Es war einmal eine junge Saatkrähe, die verliebte sich in einen goldenen Pirol, dessen Flügel aber fast so schwarz waren wie die der Krähe. Schwer von süßen Träumen hob sie sich ab vom Acker und stieg zu dem Kirschbaum empor, in dem das Pirolweibchen die ersten reifen Früchte naschte.

»Ich liebe dich,« krächzte die Krähe, nachdem sie sich gegenüber dem Pirol auf einem Zweig niedergelassen und sorgsam die Flügel zurechtgelegt hatte.

Das Weibchen betrachtete den schwarzen Mann wohlwollend neugierig. Es war noch ledig, obwohl die Paarungs- und Brutzeit für Pirole längst abgelaufen war. Ihm gefielen die kräftige Gestalt der Krähe, der dunkle Ernst und der purpurblaue Schimmer seines Gefieders.
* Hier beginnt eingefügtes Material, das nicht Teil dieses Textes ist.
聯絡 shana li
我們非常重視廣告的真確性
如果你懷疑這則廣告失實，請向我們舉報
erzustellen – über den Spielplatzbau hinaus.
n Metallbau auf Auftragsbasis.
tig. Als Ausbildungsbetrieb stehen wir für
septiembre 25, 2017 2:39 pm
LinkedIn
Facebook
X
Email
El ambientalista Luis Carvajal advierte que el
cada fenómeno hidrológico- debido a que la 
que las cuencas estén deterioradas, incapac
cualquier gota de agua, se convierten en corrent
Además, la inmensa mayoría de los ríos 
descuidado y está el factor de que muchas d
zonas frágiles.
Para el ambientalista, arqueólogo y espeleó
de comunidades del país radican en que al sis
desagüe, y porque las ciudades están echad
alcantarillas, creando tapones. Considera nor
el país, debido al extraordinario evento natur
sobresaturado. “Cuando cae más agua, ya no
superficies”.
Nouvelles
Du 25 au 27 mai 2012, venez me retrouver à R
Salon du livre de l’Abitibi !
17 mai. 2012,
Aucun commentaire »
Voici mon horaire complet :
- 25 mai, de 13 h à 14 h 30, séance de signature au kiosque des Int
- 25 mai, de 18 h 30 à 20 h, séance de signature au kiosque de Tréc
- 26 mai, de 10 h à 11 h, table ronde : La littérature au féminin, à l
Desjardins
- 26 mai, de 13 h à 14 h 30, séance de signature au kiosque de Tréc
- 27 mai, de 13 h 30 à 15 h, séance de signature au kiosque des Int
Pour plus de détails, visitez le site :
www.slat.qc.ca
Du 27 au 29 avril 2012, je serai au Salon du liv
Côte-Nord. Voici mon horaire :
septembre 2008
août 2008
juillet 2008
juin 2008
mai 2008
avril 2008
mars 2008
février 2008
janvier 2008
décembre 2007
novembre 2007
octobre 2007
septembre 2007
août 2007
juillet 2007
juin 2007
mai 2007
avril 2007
Dann schluckte sie die Kirsche herunter und fragte kurz und bündig: »Willst du mich heiraten?«

Sie mussten sich schnell entscheiden, denn Vögel fliegen schnell auseinander und wissen nie, ob sie sich wieder begegnen. Das verstand auch die Krähe so, die schnell erwiderte:

»Ja, Liebste. Ich will dich heiraten und immer für dich da sein.«

Nun küssten sie sich und heirateten.

Als die Saatkrähe aber anfing, in den Zweigen eines hohen Baumes ein dürres Nest zusammenzustecken, schüttelte seine junge Frau wehmütig den Kopf:

»In diesem Jahr können wir keinen Nachwuchs mehr haben. Meine Zeit in Europa ist abgelaufen. Ich muss zurück in meine afrikanische Heimat. Der August hat schon begonnen, und meine Verwandtschaft ist schon versammelt.«

Da wurde die Krähe ganz traurig, so dass es die Pirolfrau nicht mit ansehen konnte:

»Du musst mich begleiten,« flötete sie, »wir werden drüben eine glückliche Ehe führen, und im Mai kehren wir zurück nach Deutschland.«

Die verliebte Saatkrähe konnte nicht antworten so weh und süß war ihr zumute. Sie nickte nur, und dann flog sie mit den Pirolen in den immer warmen Süden.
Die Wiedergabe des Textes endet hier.